Telling isn’t selling.
That’s a famous line from the movie Boiler Room but they stole it.
Brian Tracey said it earlier. He probably stole it too.
Where it came from doesn’t matter much. What it means is more relevant.
You tell stories. Tell jokes. Hecklers may surface, audience participation might be requested, but it’s not a two-way street.
Telling isn’t selling, just like reading ingredients off the back of a cereal box isn’t moving any Cap’n Crunch.

It’s why Steve Jobs (the greatest salesperson of all time) sold you “1,000 songs in your pocket” rather than telling you all the technical specifications of the iPod.
His job was to explain WHY the iPod was useful. How it would change things. In as few words as possible. And if he left people wondering what exactly was in the box, what processors, what technology, that was a good thing. That was curiosity. Interest.

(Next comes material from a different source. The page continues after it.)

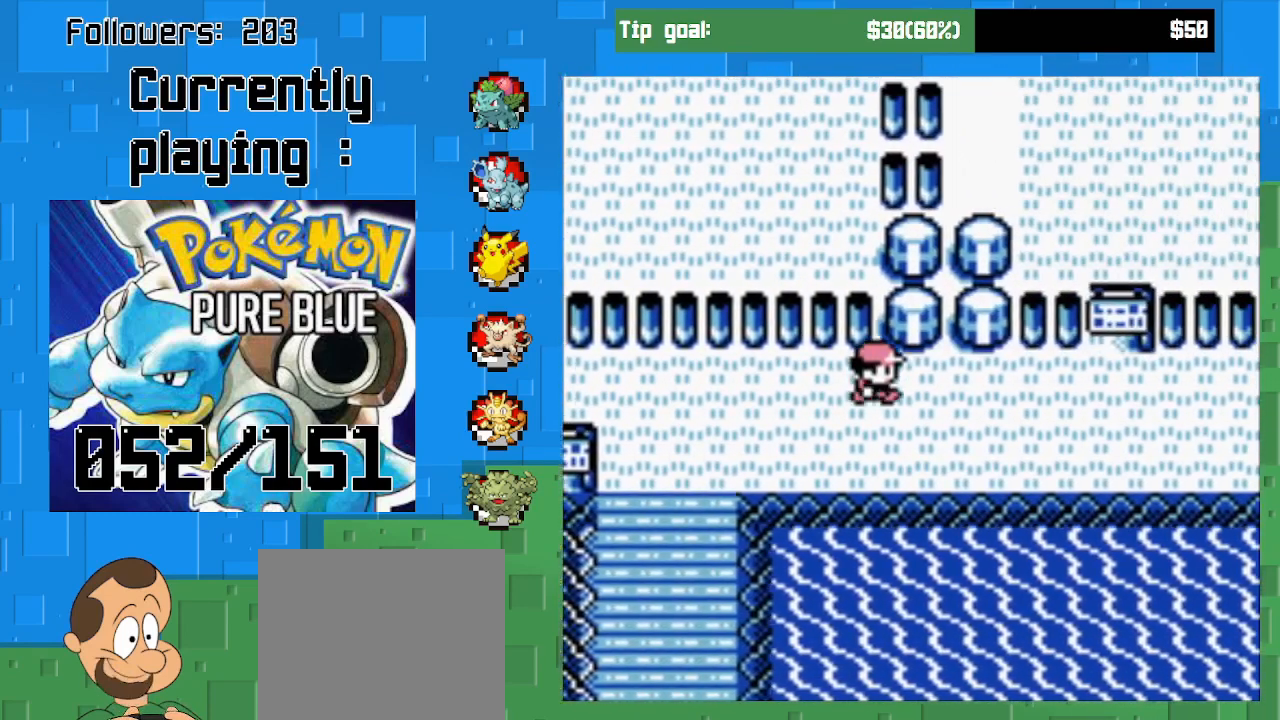
{"buttons": ["CROSS", "DPAD_RIGHT"], "left_stick": "center", "right_stick": "center", "events": []}
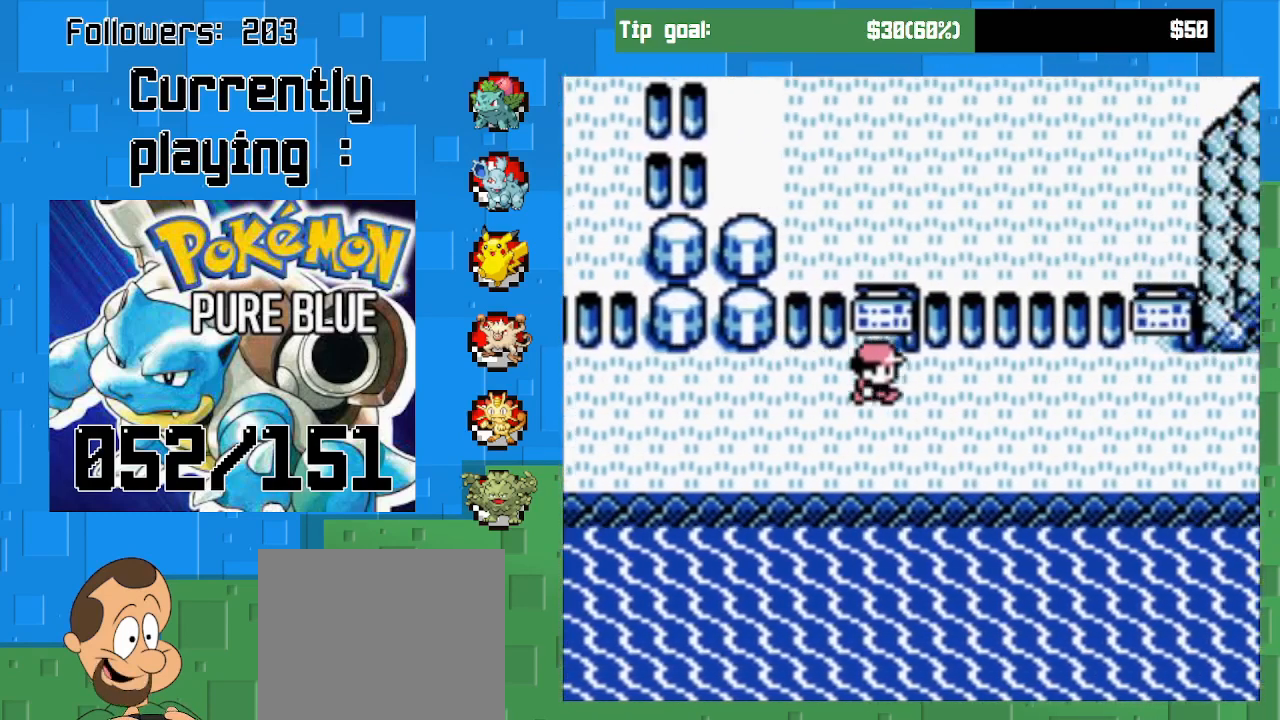
{"buttons": ["START"], "left_stick": "center", "right_stick": "center", "events": [[100, "CROSS", "up"], [233, "DPAD_RIGHT", "up"], [300, "START", "down"]]}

“If you want to build a ship, don’t drum up the men to gather wood, divide the work and give orders. Instead, teach them to yearn for the vast and endless sea.”
Antoine de Saint-Exupéry
If you want to sell an MP3 player, don’t tell them about the processor speeds and memory space. Instead, teach them to yearn for all their music, in one place. Their front pocket.
Telling is you and your product. You and your service.
Selling is about the customer. It’s about problem solving.
Telling is a monologue. A list of facts, figures, or attributes.
Selling is an investigation. A series of questions, conversations, with an eye towards the future. A systematic, repeatable approach to solving a problem.